AGs call on nine oil companies asking them to eliminate the illegal products from convenience and fuel retail locations that operate under their brand names
The National Association of Attorneys General (NAAG) sent a letter this week to the CEOs of nine oil companies asking them to help eliminate any synthetic drug sales from retail locations operating under their brand names. Over the past few years, dozens of owners, managers and employees of branded gas stations and convenience stores have been arrested for selling synthetic drugs.
Synthetic drugs, alternatives to cocaine, marijuana and methamphetamine, are illegal. The products started appearing in convenience stores, gas stations, tobacco shops and liquor stores over the last seven years.

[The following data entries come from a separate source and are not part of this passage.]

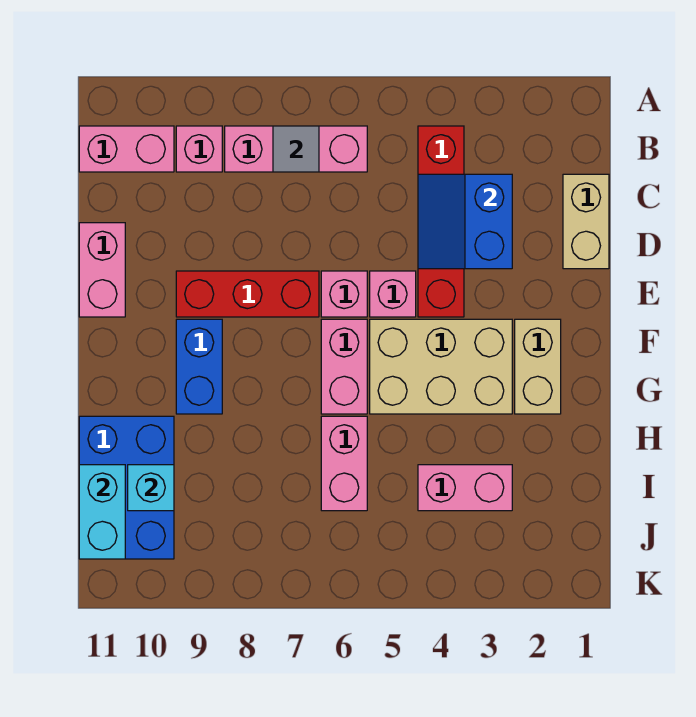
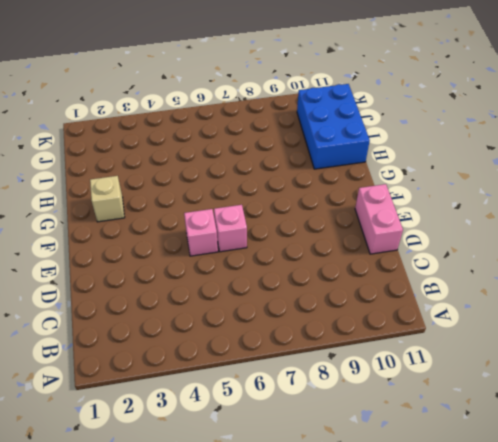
tan brick G2 level 1 -> tan brick F2:G2 level 1
none -> red brick B4:E4 level 1
none -> pink brick B6:B8 level 1
none -> pink brick B9 level 1

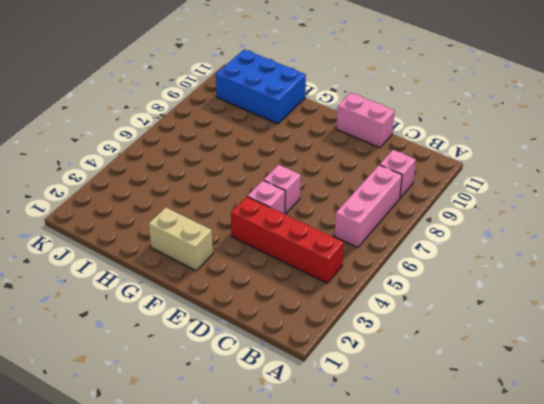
none -> pink brick B10:B11 level 1
none -> tan brick C1:D1 level 1
none -> red brick E7:E9 level 1

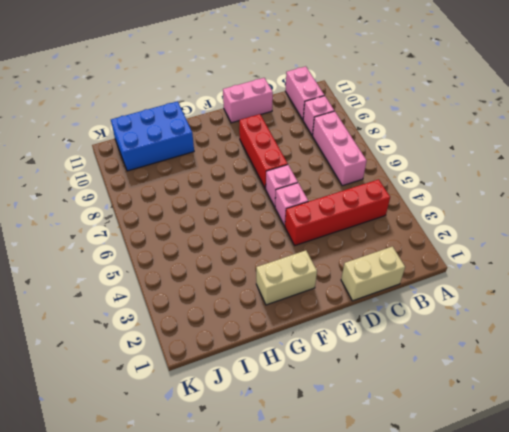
none -> tan brick F3:G5 level 1
none -> pink brick F6:G6 level 1
none -> blue brick F9:G9 level 1

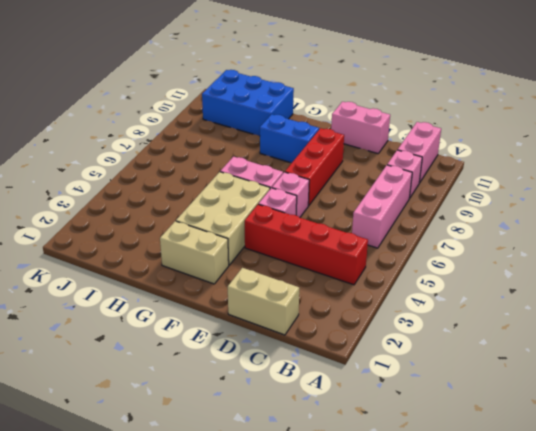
none -> pink brick H6:I6 level 1
none -> pink brick I3:I4 level 1
none -> grey tile B7 level 2

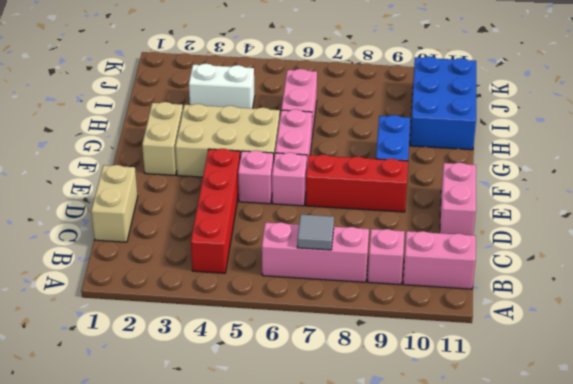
white brick I3:I4 level 1 -> pink brick I3:I4 level 1
none -> blue slope C3:D4 level 2 top 3
none -> cyan brick I10 level 2
none -> cyan brick I11:J11 level 2

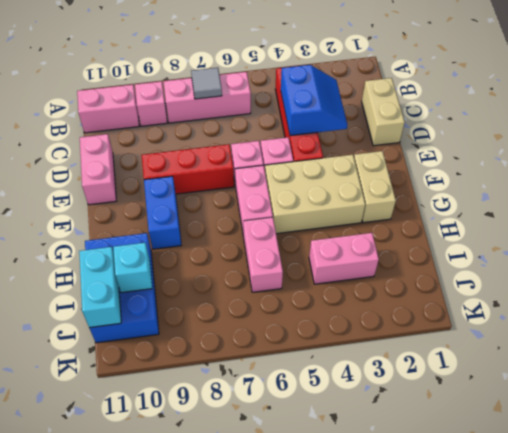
blue slope C3:D4 level 2 top 4 -> blue slope C3:D4 level 2 top 3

The attorneys general are asking the oil companies to take immediate action, including prohibiting franchisees from selling any synthetic drugs and revoking the company relationship with any station or convenience store that sells any kind of synthetic drug.
“The fact that synthetic drugs have been available at locations operating under respected brand names has only exacerbated an already growing problem,” reads the letter, which was signed by 43 state and territorial attorneys general.
“Young people are the most likely to use these dangerous drugs and their availability in stores operating under well-known brands gives the appearance of safety and legitimacy to very dangerous products. Your companies spend millions of dollars on marketing campaigns designed to convince consumers that your brands are trustworthy. Enforcing strong policies against the sale of synthetic drugs in your retail locations can only protect your brand reputation while also protecting our youth.”